It may come as a surprise to finance chiefs, but IT managers have wrestled for years with a shadow operation that threatens their ability to care for the organization’s network and keep track of how tech is used (and abused) by the workforce. The operation, appropriately dubbed “Shadow IT” isn’t likely to go away, but it needs to be managed and corralled and finance may need to get involved to make sure that happens.
When former database admin Steve Jones began his career more than 20 years ago, he and a group of four managed a network of 1,000 nodes and multiple servers.
His boss demanded fast, effective response from the team. Jones believed this was how IT worked.
Soon he was transferred to a new team at another facility. Same number of nodes. but IT managed only three quarters of them.
Who oversaw the rest? “Shadow IT” personnel.
Shadow IT isn’t a thing of the past. It’s a fast growing trend in an IT environment filled with Cloud options, Bring Your Own Device practices and increasing mobility.
The result of all this emerging new technology and its tools?A big chunk of the average company’s IT budget is now spent on items that the IT department isn’t aware are used.
This is according to a recent report from PricewaterhouseCoopers (PwC) that estimates between 15-30% of companies’ IT spending is done without IT control or knowledge.
The end result can be IT costs that spiral out of control and company data that’s likely exposed to greater risk and compliance missteps.
This can be especially likely when business units adopt Cloud-based storage and applications designed for comsumers, not business.
Why operate in the shadows?
Understanding why Shadow IT operates is important to getting control of it – or at least attempting to keep track of it.
Many business units opt to make purchases or acquire services because they want to move quickly in new channels or markets.
Going through IT processes and procedures, they believe, will take too long and cost too much.
A tech savvy employee of the business often gets the task of implementing and overseeing the hardware or software acquired.

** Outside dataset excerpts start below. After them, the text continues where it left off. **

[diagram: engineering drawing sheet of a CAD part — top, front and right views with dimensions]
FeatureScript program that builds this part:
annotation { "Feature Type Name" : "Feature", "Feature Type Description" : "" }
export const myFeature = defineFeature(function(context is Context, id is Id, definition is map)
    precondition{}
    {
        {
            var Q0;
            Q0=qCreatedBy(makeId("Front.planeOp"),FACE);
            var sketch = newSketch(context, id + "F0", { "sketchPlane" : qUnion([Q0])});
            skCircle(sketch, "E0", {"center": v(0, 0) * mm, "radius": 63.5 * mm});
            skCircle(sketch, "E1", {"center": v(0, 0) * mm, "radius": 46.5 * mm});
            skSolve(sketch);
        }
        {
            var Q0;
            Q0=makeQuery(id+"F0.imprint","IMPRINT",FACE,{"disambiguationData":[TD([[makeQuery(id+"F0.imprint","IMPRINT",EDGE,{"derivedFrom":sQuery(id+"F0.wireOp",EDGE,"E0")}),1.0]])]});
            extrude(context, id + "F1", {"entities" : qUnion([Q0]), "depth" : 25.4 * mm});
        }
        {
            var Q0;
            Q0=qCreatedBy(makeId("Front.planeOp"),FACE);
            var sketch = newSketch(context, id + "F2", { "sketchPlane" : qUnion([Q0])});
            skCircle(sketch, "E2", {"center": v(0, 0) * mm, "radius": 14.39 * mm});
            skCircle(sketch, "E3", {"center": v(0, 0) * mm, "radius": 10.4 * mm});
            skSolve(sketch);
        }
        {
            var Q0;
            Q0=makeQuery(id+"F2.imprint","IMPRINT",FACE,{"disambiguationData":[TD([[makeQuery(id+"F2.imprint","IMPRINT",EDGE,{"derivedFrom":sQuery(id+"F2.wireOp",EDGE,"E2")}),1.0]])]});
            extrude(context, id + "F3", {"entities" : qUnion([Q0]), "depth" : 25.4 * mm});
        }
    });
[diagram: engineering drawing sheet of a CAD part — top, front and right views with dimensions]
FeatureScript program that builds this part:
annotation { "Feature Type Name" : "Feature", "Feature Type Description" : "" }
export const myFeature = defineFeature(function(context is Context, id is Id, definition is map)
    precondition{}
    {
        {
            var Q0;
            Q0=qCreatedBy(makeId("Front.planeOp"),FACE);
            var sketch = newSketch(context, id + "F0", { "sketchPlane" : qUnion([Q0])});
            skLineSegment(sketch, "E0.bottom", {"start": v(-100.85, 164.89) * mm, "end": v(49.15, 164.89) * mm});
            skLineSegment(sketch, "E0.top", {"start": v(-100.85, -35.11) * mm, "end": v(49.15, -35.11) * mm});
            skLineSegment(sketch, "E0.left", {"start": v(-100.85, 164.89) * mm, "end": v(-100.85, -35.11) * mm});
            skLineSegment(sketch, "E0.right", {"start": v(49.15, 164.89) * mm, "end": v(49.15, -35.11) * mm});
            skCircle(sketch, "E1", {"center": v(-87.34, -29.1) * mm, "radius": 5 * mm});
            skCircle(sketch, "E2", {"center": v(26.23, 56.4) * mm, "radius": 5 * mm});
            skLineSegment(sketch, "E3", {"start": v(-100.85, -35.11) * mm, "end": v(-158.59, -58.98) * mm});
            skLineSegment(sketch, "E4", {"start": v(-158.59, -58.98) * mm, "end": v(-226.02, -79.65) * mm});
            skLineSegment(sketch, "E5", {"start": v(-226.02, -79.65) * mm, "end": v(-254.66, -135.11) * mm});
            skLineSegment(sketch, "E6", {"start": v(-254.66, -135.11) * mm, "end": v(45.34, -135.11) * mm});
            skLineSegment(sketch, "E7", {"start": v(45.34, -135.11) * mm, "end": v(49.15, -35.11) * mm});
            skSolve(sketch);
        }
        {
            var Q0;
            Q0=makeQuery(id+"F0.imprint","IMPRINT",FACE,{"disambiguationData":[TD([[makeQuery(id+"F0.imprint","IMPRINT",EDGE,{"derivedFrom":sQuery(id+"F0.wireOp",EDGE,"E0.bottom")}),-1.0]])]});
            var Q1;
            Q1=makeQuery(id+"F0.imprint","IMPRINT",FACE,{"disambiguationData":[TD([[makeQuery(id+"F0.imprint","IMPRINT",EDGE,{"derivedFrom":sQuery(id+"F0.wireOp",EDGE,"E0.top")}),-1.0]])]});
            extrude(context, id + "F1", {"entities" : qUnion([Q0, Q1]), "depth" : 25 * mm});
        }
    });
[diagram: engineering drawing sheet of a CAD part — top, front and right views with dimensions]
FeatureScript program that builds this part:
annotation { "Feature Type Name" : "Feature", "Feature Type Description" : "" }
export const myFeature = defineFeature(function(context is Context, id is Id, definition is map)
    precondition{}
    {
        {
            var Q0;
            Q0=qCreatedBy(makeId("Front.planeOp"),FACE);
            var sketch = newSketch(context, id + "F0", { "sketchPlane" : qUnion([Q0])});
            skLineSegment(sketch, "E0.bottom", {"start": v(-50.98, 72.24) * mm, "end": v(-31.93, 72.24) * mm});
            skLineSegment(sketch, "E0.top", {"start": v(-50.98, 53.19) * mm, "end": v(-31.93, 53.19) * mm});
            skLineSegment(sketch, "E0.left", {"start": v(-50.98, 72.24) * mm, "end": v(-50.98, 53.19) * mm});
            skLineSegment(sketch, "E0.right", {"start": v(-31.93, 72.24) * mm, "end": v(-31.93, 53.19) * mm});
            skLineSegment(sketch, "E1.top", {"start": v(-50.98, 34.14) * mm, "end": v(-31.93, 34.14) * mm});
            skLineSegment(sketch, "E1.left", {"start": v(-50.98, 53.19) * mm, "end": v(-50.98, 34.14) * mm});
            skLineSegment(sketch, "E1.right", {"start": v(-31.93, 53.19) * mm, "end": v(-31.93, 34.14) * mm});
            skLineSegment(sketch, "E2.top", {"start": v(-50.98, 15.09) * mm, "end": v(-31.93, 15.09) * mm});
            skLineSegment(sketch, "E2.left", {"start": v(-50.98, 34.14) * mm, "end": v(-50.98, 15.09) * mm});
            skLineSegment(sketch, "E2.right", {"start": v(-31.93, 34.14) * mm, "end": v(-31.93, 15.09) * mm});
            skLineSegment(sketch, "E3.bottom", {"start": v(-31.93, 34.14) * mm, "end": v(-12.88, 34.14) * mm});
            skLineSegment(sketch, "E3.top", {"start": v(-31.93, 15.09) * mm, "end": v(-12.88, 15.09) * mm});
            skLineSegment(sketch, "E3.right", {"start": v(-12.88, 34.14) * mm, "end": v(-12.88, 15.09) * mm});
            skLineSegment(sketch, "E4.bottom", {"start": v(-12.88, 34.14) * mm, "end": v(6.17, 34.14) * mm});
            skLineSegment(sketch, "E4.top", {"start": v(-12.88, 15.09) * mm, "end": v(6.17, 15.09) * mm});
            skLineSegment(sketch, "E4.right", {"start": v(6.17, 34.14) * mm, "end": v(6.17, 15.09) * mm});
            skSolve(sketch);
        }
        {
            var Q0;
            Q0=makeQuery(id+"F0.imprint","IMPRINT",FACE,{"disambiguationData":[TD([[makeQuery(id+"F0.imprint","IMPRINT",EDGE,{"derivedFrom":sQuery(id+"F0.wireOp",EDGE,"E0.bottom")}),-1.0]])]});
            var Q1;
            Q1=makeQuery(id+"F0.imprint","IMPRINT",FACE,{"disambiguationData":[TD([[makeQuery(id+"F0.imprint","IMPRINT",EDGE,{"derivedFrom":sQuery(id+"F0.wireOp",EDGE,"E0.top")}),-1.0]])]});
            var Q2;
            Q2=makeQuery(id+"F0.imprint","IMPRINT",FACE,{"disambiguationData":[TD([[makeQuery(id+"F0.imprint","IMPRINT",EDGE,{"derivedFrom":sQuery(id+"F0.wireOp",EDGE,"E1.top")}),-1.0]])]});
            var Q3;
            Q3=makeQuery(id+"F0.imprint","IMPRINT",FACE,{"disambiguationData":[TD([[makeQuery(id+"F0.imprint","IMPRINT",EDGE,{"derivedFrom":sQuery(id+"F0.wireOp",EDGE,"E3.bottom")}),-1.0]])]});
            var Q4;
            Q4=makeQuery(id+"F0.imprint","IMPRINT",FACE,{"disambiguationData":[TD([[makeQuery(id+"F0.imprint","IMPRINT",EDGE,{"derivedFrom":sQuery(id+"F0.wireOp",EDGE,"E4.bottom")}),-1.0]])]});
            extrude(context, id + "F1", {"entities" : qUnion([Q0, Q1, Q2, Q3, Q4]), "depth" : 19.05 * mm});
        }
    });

And everything goes well until it doesn’t. Then, IT gets the call to sort out the problems and find solutioons.
Security and compliance may have been breached and there’s a mess to clean up, data to be recovered and resourcrs to be replaced.
Data that should have beem retained may be lost and old data that’s useless has likely been saved.
Not only will the process of fixing the situation be dumped on IT, the tech staff will likely get the blame for what happened in the first place.
It won’t matter that they weren’t consulted in the first place.
Somebody’s bound to suggest, “IT should have known.”
Getting out ahead of the problem
Shadow IT can be a shortcut to increased productivity or it can be a disaster waiting to happen.
IT certainly knows which result is most likely.
Probably the most important thing an IT manager can do for the organization is to build and maintain a high level of trust.
The technology that can be delivered just won’t matter of your internal “customers” don’t think you’re concermed aboit their needs.
To build greater trust with business units in your firm, consider:
• Regular visits by IT or gatherings organized by them with business units to uderstand what’s going on and what’s needed.
• Setting clear, firm policies about technology implementation and use can help prevent Shadow IT Warriors from doing battle with IT
• Fostering good relations between Shadow IT folks and official IT staff encourage them to consult with IT for suggestions and ideas, and
• When you discover a Shadow operation, make sure IT regularly backs it up so data can be salvaged if necessary.